__Task directions__. Each line from the one with "Per pixel u" through the last line of the records must be output exactly, both ends included.

__Supplied material__.
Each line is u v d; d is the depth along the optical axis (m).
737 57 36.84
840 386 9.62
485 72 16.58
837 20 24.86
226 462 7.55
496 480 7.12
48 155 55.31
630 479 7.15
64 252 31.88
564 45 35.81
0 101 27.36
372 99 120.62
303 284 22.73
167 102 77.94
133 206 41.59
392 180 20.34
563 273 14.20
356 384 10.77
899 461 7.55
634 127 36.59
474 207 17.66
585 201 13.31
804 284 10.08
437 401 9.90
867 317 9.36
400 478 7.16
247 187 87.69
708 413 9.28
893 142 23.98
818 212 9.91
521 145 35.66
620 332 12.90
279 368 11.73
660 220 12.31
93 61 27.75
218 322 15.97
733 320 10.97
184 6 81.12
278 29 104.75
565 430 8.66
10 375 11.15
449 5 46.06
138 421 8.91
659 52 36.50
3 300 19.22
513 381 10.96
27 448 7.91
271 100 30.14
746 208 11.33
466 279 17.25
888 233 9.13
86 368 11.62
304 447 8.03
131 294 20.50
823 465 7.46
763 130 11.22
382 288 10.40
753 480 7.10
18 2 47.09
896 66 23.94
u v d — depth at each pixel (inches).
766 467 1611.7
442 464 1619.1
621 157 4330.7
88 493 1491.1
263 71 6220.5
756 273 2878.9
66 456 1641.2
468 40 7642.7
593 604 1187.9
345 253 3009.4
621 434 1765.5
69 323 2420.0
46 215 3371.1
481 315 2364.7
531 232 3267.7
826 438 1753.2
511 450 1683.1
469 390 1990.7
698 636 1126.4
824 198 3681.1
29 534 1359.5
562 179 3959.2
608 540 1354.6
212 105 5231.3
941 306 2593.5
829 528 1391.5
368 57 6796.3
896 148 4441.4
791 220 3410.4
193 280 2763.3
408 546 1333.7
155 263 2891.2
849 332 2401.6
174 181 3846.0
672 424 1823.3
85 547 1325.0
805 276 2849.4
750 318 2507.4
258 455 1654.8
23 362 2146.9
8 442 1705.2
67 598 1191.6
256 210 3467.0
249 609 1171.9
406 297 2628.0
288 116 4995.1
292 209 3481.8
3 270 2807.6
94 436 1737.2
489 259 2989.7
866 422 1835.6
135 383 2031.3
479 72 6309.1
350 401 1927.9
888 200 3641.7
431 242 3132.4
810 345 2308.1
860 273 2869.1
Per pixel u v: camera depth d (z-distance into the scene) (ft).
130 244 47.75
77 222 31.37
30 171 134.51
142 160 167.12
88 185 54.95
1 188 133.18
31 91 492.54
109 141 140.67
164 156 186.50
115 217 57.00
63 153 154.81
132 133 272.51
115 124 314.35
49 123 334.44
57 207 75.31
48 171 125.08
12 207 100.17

__Reply__.
Per pixel u v: camera depth d (z-distance into the scene) (ft).
130 244 47.75
77 222 31.37
30 171 134.51
142 160 167.12
88 185 54.95
1 188 133.18
31 91 492.54
109 141 140.67
164 156 186.50
115 217 57.00
63 153 154.81
132 133 272.51
115 124 314.35
49 123 334.44
57 207 75.31
48 171 125.08
12 207 100.17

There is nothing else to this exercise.